=== BACAAN ===
Nurani saya kembali tercabik oleh realita setelah beberapa hari yang lalu kembali ke kampung halaman. Semula, saya menganggap tradisi pulang kampung saya akan menjadi sebuah pengalaman hebat. Namun naas, apa yang saya idamkan ternyata meleset dari kenyataan. Suasana kampung saya tidak semarak seperti biasa! Muka-muka lesu tak berdaya saya jumpai di setiap sudut desa. Pasar yang biasanya penuh sesak oleh manusia pun, apalagi menjelang lebaran haji, sama sekali tidak tampak oleh mata kepala saya.
Apa yang saya lihat adalah sebuah kejutan mengingat saya menghabiskan banyak waktu di Kota Jambi yang perekonomian masyarakatnya tampak baik-baik saja. Naluri saya sebagai ‘orang kota’ pun cenderung beranggapan bahwa naik turunnya harga suatu komoditi merupakan hal yang lazim karena
itu adalah bagian dari dinamika perekonomian. Akan tetapi, asumsi tersebut
tidaklah sama dengan apa yang dirasakan oleh masyarakat pedesaan. Harga karet
yang terus merosot tak terkendali di daerah saya contohnya, telah menyeret sendi-sendi
kehidupan masyarakat disana hingga ke
level terbawah. Hal ini bakalan diperparah oleh wacana kenaikan harga BBM
bersubsidi. Jika memang terjadi, semakin malanglah nasib mereka.

=== DAFTAR MATERI ===
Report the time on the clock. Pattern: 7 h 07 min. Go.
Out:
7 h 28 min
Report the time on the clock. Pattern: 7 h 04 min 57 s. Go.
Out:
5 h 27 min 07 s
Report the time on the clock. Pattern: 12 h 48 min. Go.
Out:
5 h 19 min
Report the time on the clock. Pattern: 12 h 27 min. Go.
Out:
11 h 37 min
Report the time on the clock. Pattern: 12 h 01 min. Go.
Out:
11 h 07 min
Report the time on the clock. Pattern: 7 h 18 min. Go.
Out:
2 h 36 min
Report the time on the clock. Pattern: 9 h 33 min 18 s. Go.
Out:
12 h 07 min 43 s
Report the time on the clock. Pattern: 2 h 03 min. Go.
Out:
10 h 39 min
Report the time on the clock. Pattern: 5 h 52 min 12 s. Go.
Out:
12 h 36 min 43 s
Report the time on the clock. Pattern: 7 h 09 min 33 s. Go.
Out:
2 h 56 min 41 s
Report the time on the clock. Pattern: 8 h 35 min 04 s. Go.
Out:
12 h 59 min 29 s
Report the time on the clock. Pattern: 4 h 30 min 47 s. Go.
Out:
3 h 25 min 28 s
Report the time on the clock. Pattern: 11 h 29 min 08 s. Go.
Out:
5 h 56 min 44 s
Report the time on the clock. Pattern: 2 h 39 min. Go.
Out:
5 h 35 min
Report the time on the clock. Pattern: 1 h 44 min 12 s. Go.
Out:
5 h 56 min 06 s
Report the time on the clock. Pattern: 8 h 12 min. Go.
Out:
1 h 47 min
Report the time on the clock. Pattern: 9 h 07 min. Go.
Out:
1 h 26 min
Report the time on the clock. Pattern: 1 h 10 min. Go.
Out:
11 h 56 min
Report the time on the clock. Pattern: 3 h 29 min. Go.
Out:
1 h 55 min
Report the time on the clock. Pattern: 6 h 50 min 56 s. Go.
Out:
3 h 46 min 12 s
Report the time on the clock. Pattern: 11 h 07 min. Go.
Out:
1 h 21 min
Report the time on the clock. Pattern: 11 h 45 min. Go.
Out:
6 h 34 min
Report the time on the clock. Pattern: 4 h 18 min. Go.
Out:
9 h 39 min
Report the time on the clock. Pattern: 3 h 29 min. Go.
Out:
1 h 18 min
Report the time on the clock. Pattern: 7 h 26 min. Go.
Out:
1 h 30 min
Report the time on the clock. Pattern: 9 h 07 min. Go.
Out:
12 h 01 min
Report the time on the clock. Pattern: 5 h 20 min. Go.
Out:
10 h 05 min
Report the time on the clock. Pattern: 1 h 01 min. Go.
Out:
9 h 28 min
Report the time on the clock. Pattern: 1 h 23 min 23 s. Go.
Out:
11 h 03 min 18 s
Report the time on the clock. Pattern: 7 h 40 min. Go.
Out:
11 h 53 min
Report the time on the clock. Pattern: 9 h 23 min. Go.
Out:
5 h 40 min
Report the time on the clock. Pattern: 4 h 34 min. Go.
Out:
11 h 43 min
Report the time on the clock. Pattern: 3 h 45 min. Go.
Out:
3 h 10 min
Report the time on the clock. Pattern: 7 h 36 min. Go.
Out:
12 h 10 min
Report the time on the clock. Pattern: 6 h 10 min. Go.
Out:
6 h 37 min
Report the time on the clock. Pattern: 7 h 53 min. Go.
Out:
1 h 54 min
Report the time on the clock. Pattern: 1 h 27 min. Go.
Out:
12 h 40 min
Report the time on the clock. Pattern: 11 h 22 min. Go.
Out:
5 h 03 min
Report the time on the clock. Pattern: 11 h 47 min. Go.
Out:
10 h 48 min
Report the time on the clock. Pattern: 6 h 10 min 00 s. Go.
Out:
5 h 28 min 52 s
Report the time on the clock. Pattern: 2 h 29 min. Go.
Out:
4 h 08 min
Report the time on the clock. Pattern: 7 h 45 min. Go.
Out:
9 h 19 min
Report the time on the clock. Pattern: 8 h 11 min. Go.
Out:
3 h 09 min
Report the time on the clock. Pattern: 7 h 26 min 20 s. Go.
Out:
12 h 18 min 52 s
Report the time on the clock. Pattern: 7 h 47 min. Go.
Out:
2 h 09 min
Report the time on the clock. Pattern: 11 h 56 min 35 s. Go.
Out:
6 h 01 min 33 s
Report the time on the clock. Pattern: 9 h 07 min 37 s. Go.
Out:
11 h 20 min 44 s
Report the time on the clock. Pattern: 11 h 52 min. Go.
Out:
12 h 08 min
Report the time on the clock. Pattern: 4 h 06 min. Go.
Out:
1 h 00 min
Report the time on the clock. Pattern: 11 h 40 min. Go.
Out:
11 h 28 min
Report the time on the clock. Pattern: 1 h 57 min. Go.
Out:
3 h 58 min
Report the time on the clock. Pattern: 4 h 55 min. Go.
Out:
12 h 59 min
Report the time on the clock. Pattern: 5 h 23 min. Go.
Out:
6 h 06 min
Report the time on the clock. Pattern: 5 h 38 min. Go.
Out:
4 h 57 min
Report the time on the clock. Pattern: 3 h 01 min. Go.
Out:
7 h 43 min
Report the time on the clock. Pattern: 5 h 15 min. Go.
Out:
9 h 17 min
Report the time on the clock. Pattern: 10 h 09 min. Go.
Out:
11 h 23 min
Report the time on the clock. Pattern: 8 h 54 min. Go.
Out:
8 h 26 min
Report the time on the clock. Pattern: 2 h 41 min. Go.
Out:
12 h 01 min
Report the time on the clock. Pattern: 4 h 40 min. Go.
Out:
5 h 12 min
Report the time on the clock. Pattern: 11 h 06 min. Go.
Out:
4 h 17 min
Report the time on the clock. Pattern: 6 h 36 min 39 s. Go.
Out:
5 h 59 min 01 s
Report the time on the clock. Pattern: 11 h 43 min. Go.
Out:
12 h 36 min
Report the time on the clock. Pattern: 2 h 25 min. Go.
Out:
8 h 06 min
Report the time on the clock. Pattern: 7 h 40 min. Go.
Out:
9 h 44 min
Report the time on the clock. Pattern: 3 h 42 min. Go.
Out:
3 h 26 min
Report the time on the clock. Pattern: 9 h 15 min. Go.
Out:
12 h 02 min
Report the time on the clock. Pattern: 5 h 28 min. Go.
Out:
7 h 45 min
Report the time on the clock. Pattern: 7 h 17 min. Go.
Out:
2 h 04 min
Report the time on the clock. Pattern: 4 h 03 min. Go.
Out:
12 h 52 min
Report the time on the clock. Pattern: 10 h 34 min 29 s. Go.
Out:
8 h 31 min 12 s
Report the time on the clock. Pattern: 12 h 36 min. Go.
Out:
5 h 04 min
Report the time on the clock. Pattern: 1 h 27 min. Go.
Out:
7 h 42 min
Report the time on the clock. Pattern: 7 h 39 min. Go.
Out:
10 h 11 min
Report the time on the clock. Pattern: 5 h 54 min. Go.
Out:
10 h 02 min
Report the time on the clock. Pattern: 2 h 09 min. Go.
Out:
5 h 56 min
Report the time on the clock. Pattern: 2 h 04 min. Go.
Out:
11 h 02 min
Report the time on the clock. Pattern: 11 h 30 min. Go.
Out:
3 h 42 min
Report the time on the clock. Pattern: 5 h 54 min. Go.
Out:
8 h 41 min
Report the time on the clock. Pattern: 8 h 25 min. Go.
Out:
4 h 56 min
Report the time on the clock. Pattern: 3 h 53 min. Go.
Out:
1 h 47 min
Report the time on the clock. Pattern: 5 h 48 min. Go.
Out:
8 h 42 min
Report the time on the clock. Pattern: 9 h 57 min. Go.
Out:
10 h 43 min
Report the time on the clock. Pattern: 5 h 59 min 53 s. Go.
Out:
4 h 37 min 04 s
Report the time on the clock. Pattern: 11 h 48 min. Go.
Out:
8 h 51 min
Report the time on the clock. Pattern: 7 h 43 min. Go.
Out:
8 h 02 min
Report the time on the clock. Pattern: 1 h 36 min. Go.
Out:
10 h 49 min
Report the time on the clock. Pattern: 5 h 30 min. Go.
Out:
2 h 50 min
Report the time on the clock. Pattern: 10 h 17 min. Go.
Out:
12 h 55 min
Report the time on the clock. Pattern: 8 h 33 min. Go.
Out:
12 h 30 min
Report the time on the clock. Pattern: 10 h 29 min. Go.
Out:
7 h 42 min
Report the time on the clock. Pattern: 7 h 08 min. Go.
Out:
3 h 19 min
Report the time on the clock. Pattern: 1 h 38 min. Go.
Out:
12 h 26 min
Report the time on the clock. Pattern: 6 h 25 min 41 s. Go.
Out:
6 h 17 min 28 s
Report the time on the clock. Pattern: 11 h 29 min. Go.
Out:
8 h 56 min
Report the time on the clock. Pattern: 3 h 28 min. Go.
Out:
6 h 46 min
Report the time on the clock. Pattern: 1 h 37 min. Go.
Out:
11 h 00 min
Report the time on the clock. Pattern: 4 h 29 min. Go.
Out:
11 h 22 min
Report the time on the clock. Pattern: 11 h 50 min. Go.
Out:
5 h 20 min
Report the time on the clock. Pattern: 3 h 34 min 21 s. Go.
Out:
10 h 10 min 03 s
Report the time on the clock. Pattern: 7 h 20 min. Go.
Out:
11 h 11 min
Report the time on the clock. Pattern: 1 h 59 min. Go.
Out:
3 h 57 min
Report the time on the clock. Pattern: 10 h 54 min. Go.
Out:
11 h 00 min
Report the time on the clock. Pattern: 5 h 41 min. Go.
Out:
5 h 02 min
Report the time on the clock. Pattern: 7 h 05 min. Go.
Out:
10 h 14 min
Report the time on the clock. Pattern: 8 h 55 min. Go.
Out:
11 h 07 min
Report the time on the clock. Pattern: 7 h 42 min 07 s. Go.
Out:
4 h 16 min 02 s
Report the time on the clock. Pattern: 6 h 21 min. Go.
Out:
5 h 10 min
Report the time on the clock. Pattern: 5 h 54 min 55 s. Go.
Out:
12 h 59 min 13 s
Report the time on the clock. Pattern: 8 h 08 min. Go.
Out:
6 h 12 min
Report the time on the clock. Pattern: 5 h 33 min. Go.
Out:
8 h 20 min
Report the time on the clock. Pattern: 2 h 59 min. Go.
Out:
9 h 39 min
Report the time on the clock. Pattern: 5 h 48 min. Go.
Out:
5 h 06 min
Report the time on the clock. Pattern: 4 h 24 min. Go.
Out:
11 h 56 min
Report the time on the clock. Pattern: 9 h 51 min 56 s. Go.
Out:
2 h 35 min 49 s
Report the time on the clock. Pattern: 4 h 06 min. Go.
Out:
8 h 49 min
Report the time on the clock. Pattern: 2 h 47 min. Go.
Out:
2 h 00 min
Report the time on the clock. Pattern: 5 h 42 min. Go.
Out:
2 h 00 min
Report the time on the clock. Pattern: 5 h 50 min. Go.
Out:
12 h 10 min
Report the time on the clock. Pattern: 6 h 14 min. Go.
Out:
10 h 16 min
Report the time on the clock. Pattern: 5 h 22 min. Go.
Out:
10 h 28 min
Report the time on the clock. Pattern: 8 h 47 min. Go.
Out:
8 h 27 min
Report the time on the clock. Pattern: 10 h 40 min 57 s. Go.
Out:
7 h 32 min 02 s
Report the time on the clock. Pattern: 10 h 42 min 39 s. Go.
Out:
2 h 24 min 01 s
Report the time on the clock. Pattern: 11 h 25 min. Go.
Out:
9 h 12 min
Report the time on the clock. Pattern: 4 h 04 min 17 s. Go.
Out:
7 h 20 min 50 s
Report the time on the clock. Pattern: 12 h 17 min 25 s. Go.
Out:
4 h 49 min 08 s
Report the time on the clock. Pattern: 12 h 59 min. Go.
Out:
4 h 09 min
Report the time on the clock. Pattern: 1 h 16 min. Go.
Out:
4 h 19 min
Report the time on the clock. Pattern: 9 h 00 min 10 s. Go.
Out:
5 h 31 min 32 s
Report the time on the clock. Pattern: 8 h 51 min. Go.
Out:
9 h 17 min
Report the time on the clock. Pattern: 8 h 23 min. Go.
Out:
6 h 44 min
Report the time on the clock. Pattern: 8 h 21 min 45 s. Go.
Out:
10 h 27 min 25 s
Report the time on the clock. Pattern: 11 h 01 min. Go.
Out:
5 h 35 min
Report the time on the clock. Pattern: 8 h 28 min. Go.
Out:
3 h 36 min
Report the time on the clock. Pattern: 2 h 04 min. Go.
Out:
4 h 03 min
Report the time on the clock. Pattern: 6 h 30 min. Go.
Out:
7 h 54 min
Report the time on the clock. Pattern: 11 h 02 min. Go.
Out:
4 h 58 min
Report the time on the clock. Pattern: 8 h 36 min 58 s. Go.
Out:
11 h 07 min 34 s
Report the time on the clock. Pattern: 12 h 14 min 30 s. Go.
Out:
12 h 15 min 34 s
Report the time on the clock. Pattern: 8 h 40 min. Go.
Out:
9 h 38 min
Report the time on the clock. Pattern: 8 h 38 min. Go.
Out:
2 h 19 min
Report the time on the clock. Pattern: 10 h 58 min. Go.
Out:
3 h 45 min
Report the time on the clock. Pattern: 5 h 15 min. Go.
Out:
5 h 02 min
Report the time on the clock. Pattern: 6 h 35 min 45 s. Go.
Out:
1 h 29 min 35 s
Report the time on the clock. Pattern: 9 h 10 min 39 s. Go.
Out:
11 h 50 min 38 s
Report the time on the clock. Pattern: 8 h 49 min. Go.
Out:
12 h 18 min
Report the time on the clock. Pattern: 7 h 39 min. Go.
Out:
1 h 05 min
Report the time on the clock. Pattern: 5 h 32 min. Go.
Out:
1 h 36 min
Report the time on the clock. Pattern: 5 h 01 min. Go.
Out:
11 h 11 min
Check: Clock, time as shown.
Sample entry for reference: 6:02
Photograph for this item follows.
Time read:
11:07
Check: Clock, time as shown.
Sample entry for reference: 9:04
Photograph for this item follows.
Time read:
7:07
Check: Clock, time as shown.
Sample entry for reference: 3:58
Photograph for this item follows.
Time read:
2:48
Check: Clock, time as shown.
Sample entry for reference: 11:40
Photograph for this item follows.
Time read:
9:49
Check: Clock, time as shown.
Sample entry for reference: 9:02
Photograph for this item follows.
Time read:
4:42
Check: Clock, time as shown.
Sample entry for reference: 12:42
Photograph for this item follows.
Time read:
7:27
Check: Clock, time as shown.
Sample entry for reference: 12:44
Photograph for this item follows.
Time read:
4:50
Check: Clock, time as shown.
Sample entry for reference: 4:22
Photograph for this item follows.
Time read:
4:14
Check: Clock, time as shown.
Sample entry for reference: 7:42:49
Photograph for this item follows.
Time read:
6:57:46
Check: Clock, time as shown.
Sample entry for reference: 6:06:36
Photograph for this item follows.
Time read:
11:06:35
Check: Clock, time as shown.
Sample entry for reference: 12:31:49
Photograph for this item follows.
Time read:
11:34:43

=== TUGAS ANDA ===
Tuliskan ulang paragraf bacaan tentang pulang kampung yang diawali "Nurani saya kembali tercabik" dalam bentuk daftar poin. Fakta-fakta utamanya harus tetap ada.

=== JAWABAN TUGAS ===
- Beberapa hari yang lalu penulis kembali ke kampung halaman, dan nuraninya kembali tercabik oleh realita.
- Tradisi pulang kampung yang semula dibayangkan sebagai pengalaman hebat ternyata meleset dari kenyataan.
- Suasana kampung tidak semarak seperti biasa. Wajah-wajah lesu tak berdaya dijumpai di setiap sudut desa.
- Pasar yang biasanya penuh sesak, apalagi menjelang lebaran haji, kali ini sama sekali tidak terlihat ramai.